The search for efficient ways to sort using as many simultaneous comparisons as possible is done with "sorting networks", Wikipedia has a nice article about it Sorting Networks.
their sequence of comparisons is set in advance, regardless of the
outcome of previous comparisons. In order to sort larger amounts of
inputs, new sorting networks must be constructed. This independence of
comparison sequences is useful for parallel execution
Here is the pseudocode for sorting networks for arrays from n=3 to n=7.
Compare(v, i, j) {
if (v[j] < v[i]) Swap(v, i, j);
}
SortingNetwork3(v) {
Compare(v, 0, 2);
Compare(v, 0, 1);
Compare(v, 1, 2);
}
SortingNetwork4(v) {
Compare(v, 0, 2); Compare(v, 1, 3);
Compare(v, 0, 1); Compare(v, 2, 3);
Compare(v, 1, 2);
}
SortingNetwork5(v) {
Compare(v, 0, 3); Compare(v, 1, 4);
Compare(v, 0, 2); Compare(v, 1, 3);
Compare(v, 0, 1); Compare(v, 2, 4);
Compare(v, 1, 2); Compare(v, 3, 4);
Compare(v, 2, 3);
}
SortingNetwork6(v) {
Compare(v, 0, 5); Compare(v, 1, 3); Compare(v, 2, 4);
Compare(v, 1, 2); Compare(v, 3, 4);
Compare(v, 0, 3); Compare(v, 2, 5);
Compare(v, 0, 1); Compare(v, 2, 3); Compare(v, 4, 5);
Compare(v, 1, 2); Compare(v, 3, 4);
}
SortingNetwork7(v) {
Compare(v, 0, 6); Compare(v, 2, 3); Compare(v, 4, 5);
Compare(v, 0, 2); Compare(v, 1, 4); Compare(v, 3, 6);
Compare(v, 0, 1); Compare(v, 2, 5); Compare(v, 3, 4);
Compare(v, 1, 2); Compare(v, 4, 6);
Compare(v, 2, 3); Compare(v, 4, 5);
Compare(v, 1, 2); Compare(v, 3, 4); Compare(v, 5, 6);
}
Comparisons on the same row (step) can be done simultaneously, using multithreading, vectorization or specialized hardware.

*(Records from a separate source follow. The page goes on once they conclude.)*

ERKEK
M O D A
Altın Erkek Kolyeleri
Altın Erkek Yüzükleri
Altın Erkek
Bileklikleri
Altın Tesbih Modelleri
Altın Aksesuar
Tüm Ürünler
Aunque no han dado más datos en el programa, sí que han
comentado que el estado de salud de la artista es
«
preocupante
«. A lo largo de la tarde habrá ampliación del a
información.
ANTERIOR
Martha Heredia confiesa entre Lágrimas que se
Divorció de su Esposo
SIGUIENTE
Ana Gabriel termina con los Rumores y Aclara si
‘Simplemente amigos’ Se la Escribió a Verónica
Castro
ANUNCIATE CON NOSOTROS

The theoretical limit for sorting n elements is O(log(n)) number of steps, with n sufficient big, but to construct an optimal sorting network is a NP problem, there are algoritms to create sorting networks with O(log^2(n)) steps. Currently there are known optimal sorting networks for n up to 17. Note that the number of comparisons is still O(n log(n)).